The Bill has 11 principal clauses and the Long Title is long because it covers such a range. It includes statutory rights and entitlements for victims of crime, the assessment of victims’ services, extra duties for the Victims’ Commissioner, rights to review decisions not to prosecute, reviews of homicides where no criminal charge has been made and a duty on professions to notify the police of possible child sexual abuse. I will not read each of the clauses out, because they are in front of you, but I want to give two brief illustrations from case studies. The names I give are not the names of the victims.
Rachel was in a relationship for two years and then found that her partner was a convicted fraudster and conman. She realised he was interested in her only because she owned a mortgage-free property. He then began stalking and harassing her, through unwanted letters, presents, flowers, emails, texts and phone calls and turning up at her house. This escalated to him following her in his car, contriving chance meetings, making silent phone calls from phone boxes, sending “mistaken” emails and following her on foot. The victim believes he also arranged for other men to follow her when out walking the dogs, and this continues to this day.
Despite receiving three harassment warnings from the police, he persists with this ongoing harassment. The problem is that the police have yet to recognise the pattern of stalking in this case. They have done very little to support the victim and have issued three warnings instead of using protective legislation. As a result, the stalking continues. The victim said:
“I have suffered immense psychological suffering culminating in a suicide attempt in June 2014. The ongoing campaign of stalking, harassment and now financial concerns continues to have a deleterious effect on my recovery. I have been unable to work for 2.5 years, I am on anti-depressants and receiving ongoing counselling from the NHS. I feel constantly tormented, unable to forget everything that’s happened and so unable to move on with my life”.
A victims’ law would have changed her life, providing: a route to review police inaction in her case; access to a case companion to help her access justice and get real support; access to the Victims’ Commissioner to get redress on her case and recognise that civil action was part of her perpetrator’s abuse—I did not read out earlier that he tried to take her to court; and access to relevant local support services to help with the psychological trauma of the crime.
The second case is about a victim of domestic abuse who tried to end the relationship. Her partner called the police and she was then taken into custody for 18 hours, leaving her eight week-old baby, whom she was breastfeeding. She was offered no food, and the police would not listen to her explanation that her partner was the abuser. She was treated appallingly and was then charged. Two days later, the IDAS support worker interviewed her partner and confirmed her story. Seven months after her initial arrest, charges against her were eventually dropped and her ex-partner was finally arrested and charged with harassment. He pleaded not guilty to the charges.

Saved entries →
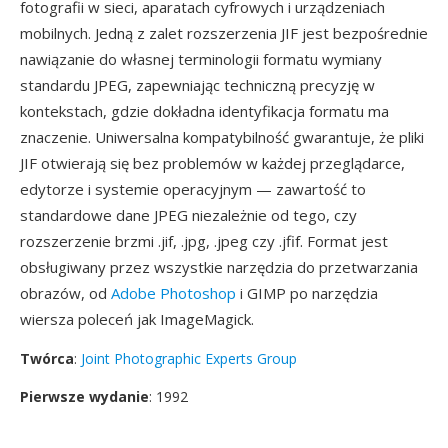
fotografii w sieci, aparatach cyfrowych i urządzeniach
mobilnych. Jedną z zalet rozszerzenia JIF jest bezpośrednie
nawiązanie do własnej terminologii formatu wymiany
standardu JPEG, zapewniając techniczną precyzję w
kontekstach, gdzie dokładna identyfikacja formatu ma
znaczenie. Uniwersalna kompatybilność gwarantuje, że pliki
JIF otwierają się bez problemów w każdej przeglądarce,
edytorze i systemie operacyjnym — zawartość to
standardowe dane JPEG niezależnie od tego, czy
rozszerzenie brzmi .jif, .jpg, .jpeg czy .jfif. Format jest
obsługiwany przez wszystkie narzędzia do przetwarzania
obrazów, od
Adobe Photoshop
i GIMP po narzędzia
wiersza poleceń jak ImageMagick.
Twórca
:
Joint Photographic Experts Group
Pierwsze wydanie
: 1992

WORK INSTRUCTIONS →
In the text on the victims' bill, rewrite everything from "The second case" down to "to the charges.", putting "detention" in place of "custody".

ANSWER BELOW →
The second case is about a victim of domestic abuse who tried to end the relationship. Her partner called the police and she was then taken into detention for 18 hours, leaving her eight week-old baby, whom she was breastfeeding. She was offered no food, and the police would not listen to her explanation that her partner was the abuser. She was treated appallingly and was then charged. Two days later, the IDAS support worker interviewed her partner and confirmed her story. Seven months after her initial arrest, charges against her were eventually dropped and her ex-partner was finally arrested and charged with harassment. He pleaded not guilty to the charges.